All Benedictine Saints

Today's entrance antiphon calls upon us to rejoice with the angels in celebrating a feast in honour of all the saints who did battle under the Rule of St Benedict and together praise the Son of God. People sometimes smile at the way in which we Benedictines humbly acknowledge the countless thousands who have attained holiness through fidelity to the Rule of St Benedict, but that antiphon should put an end to any tendency to smugness. Fidelity isn't something we can take for granted. The opening prayer of the Mass reminds us that we must pray for the grace of perseverance. Perseverance doesn't sound very heroic, does it? Far better surely to pray for something a bit more spectacular, something more obviously difficult? I think you know that true fidelity, true perseverance, can demand huge things of both individuals and communities. For a Benedictine, today's feast is a reminder that we depend utterly upon God. Let us be glad and rejoice that here at Hendred we can daily experience the truth of that. Take as a thought to accompany you through the day the words of the Preface which, as so often, express the theology of the feast, and pray especially for our oblates, associates, friends and benefactors that they may unite with us in praising the Son of God.

Preface of the Day

Truly it is right and just, our duty and our salvation,
always and everywhere to give you thanks,
Lord, holy Father, almighty and eternal God,
through Christ our Lord.

You raised up the holy abbot Benedict,
as a teacher of the steps of humility
by which a countless number of his sons and daughters
have reached the love which drives out all fear.

Preferring nothing to the love of Christ,
they recognized Christ in the sick and in the stranger,
in the poor and in the pilgrim.

Praising you seven times by day, and even in the night,
they placed all their hope in you,
and taught us never to despair of your mercy.

Even today, their lives distill a holy wisdom,
inflame us with longing for life everlasting,
and inspire us to sing your praise
in the joy of the Holy Spirit.

Therefore, in the sight of the angels,
with heart and mind in harmony with our voices,
we exalt your glory forever,
as we ceaselessly proclaim: holy, holy, holy . . .

St Martin and Armistice Day

St Martin has a special place in the affections of all Benedictines because he was the first bishop in the west to live a monastic life. Everyone knows the story of the soldier-saint sharing his cloak with a beggar. It would have been so much easier simply to give the whole cloak; but to share, to make oneself look slightly ridiculous in order to spare the feelings of another, shows real delicacy and generosity of spirit. It is one of the ironies of history that today, as we commemorate St Martin, we also recall the Armistice which ninety years ago ended the fighting of World War I. Few, I think, could claim that it ended the war. Wars are ended with peace treaties, and there are few who would dispute that the seeds of World War II were sown in the humilating terms eventually imposed on Germany.
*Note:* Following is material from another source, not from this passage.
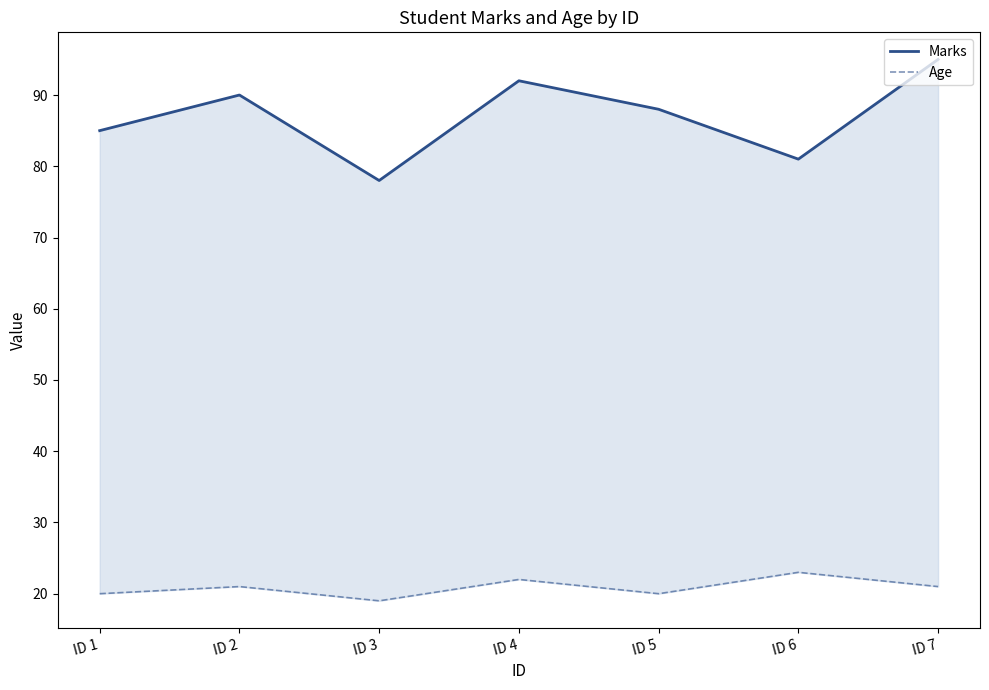

Where is the first local minimum for Marks?

ID 3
Today I shall think of St Martin and his readiness to serve; I shall also think of the World War I battlefields — of Verdun, perhaps, and the terrible waste of lives produced by eight months of shelling (60,000,000shells!). If we do not learn the lessons of history, we shall surely be obliged to repeat them.

St Leo the Great

The feast of the Dedication of the Lateran yesterday was overshadowed, to all intents and purposes, by Remembrance Sunday, but the feast of St Leo the Great today turns our eyes towards Rome again. Doctrinally, liturgically and politically, his pontificate (440–461) was extremely important. Probably most of us think of him in connection with the Chalcedonian definition of the two natures in the Person of Christ, human and divine, or his arguments in defence of the primacy of Rome. Every Christmas we re-read his writings on the Incarnation which are models of clarity and theological insight (the two do not always go together). This morning, however, I was thinking about his success in turning back Attila the Hun from the very gates of Rome. A man who understood that jaw-jaw is always better than war-war, St Leo is a saint for our times. (No podcasts until the current round of coughs and splutters in community is over.)